According to the indictment, Royer already had gone to Pakistan in May 2000 to fire on Indian targets with the Lashkar-e-Taiba militant fighters. Royer said that his role with the group was only in providing communications aid: setting up a global e-mail list to promote the cause and writing news releases to boost the group's image abroad.

But in one area, the prosecutors and Royer's versions converge: He said he did link some of the other indicted men with Lashkar-e-Taiba leaders for their own later trips to Pakistan, where he assumed they underwent military training. At least one went with his help before the Sept. 11 attacks. Another went afterwards - like many, at the urging of scholar Al-Timimi.

Royer responded to the scholar's advice by traveling to Bosnia instead.

"I went to Bosnia to take myself out of the situation of being in a country that was going to war. I didn't like the way things were headed" after Sept. 11, Royer said. "Suddenly, my neighbor's children weren't talking to my children.

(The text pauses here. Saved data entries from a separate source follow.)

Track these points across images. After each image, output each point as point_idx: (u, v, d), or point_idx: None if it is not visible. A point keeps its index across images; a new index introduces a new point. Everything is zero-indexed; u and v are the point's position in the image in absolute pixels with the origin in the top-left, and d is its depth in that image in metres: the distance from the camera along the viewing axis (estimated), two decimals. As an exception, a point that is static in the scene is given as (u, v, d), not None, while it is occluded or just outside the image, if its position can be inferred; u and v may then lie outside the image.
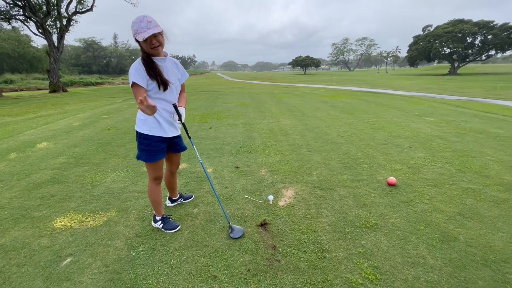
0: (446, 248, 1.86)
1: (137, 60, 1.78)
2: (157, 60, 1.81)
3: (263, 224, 2.17)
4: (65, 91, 23.43)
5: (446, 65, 57.31)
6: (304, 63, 75.30)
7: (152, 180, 2.05)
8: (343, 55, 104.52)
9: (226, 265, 1.72)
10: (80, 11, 24.33)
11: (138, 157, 1.95)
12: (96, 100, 13.84)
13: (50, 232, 2.11)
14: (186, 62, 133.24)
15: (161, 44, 1.78)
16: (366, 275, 1.61)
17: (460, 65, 46.86)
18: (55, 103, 13.84)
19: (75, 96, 18.55)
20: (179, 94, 2.07)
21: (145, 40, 1.67)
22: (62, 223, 2.22)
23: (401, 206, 2.45)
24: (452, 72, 45.46)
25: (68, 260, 1.78)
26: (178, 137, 2.09)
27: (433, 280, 1.57)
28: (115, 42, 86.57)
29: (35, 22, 21.65)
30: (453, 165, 3.41)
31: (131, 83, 1.73)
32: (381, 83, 24.86)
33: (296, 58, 78.75)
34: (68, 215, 2.35)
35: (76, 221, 2.26)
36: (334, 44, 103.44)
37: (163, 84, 1.82)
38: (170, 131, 1.95)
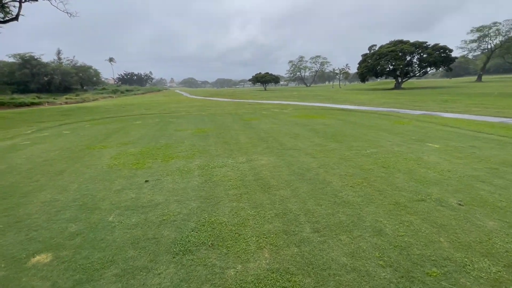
0: None
1: None
2: None
3: None
4: (-23, 115, 18.78)
5: (389, 80, 62.67)
6: (264, 80, 76.22)
7: None
8: (300, 71, 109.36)
9: None
10: (3, 20, 20.38)
11: None
12: (10, 127, 10.44)
13: None
14: (142, 79, 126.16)
15: None
16: None
17: (403, 80, 51.50)
18: None
19: (-16, 123, 14.45)
20: None
21: None
22: None
23: None
24: (397, 86, 49.60)
25: None
26: None
27: None
28: (59, 59, 77.85)
29: None
30: None
31: None
32: (340, 98, 25.05)
33: (256, 74, 79.53)
34: None
35: None
36: (290, 61, 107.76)
37: None
38: None
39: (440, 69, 52.16)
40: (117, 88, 70.55)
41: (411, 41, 50.50)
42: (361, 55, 59.71)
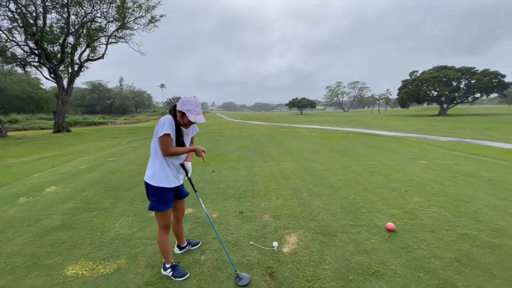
0: (446, 296, 1.94)
1: (169, 116, 2.08)
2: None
3: (270, 274, 2.25)
4: (68, 131, 24.04)
5: (435, 106, 60.28)
6: (300, 104, 78.80)
7: (162, 229, 2.19)
8: (337, 97, 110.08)
9: (235, 315, 1.78)
10: (92, 58, 26.28)
11: (151, 208, 2.12)
12: (99, 141, 14.23)
13: (62, 280, 2.17)
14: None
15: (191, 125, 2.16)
16: (370, 325, 1.68)
17: (449, 106, 49.27)
18: (59, 143, 14.20)
19: (78, 136, 18.98)
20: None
21: (184, 117, 2.04)
22: (74, 271, 2.29)
23: (400, 253, 2.55)
24: (442, 113, 47.60)
25: (82, 310, 1.83)
26: (181, 185, 2.32)
27: (435, 329, 1.64)
28: (121, 85, 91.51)
29: (48, 68, 23.25)
30: (448, 210, 3.57)
31: (164, 132, 1.98)
32: (376, 124, 25.86)
33: (293, 99, 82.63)
34: (79, 263, 2.42)
35: (87, 268, 2.33)
36: (328, 87, 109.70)
37: (179, 144, 2.11)
38: (174, 182, 2.18)
39: (494, 95, 48.95)
40: (165, 111, 79.23)
41: (457, 66, 48.78)
42: (401, 81, 59.03)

I was the civil rights guy at CAIR, taking phone calls about women getting spit on, the FBI barging into houses where a woman was taking a shower and yanking her out of the shower, INS agents showing up at African-American Muslim houses because they had Arabic names.

"I just didn't like the direction this was all headed, so I was just like, 'Let me get the heck out of here.'"

An end to paintball

He and several members of the group, who played paintball in a rural Virginia field, stopped the games immediately. He said it was harmless fun, but they feared how it would be viewed after the attacks on the World Trade Center and the Pentagon. The indictment says the paintball games were meant to "simulate actual combat in preparation for violent jihad."

Royer said that in addition to stopping the paintball games, he and his friends decided to sell their guns - also for appearance' sake. But the day he said he went to sell the gun - an AK-47 he'd bought in 2000 - Alexandria police pulled him over, confiscated the gun and arrested him for driving with a suspended license.

"When they pulled me over, I had a copy of the Quran, they were looking at that strange. I had my passport in a briefcase because I was preparing to leave for Bosnia. I had a gun for hunting I was going to sell," Royer said. "It was all very innocent, but the circumstances, all together, didn't look good."

Ramon Royer, his father, remembered the incident well. He was at his son's Virginia town house about the same time, when three FBI agents showed up "to ask about Randy's friends - and none too nicely." Ramon Royer said Alexandria police later informed his son that he could retrieve the gun they confiscated since he legally owned it but that his son didn't bother.

The gun came back to haunt him in the indictment, which states that several of the men bought AK-47-style weapons to prepare them for fighting with the weapon of choice for Muslim jihad fighters abroad.

"I came back in April of 2002 to the United States," he said. "When I came back, that's when these guys, the FBI, started back in earnest."

Some of Royer's life patterns continued. He returned to work for another Muslim group - this time the Muslim American Society. He and his wife had a fourth child. And Royer continued to travel to Islamic conferences.

But, like most everything else in his life since the FBI searched his home this spring, much has changed. He left his job at the Muslim American Society, an exit prompted by the investigation. And Royer's travel was sharply curtailed. As Royer tried to board a plane in Chicago to return home from a recent conference, security refused to let him on the plane. His name was placed on the "no-fly" list kept by the Transportation Security Administration - and he took a train home to Washington.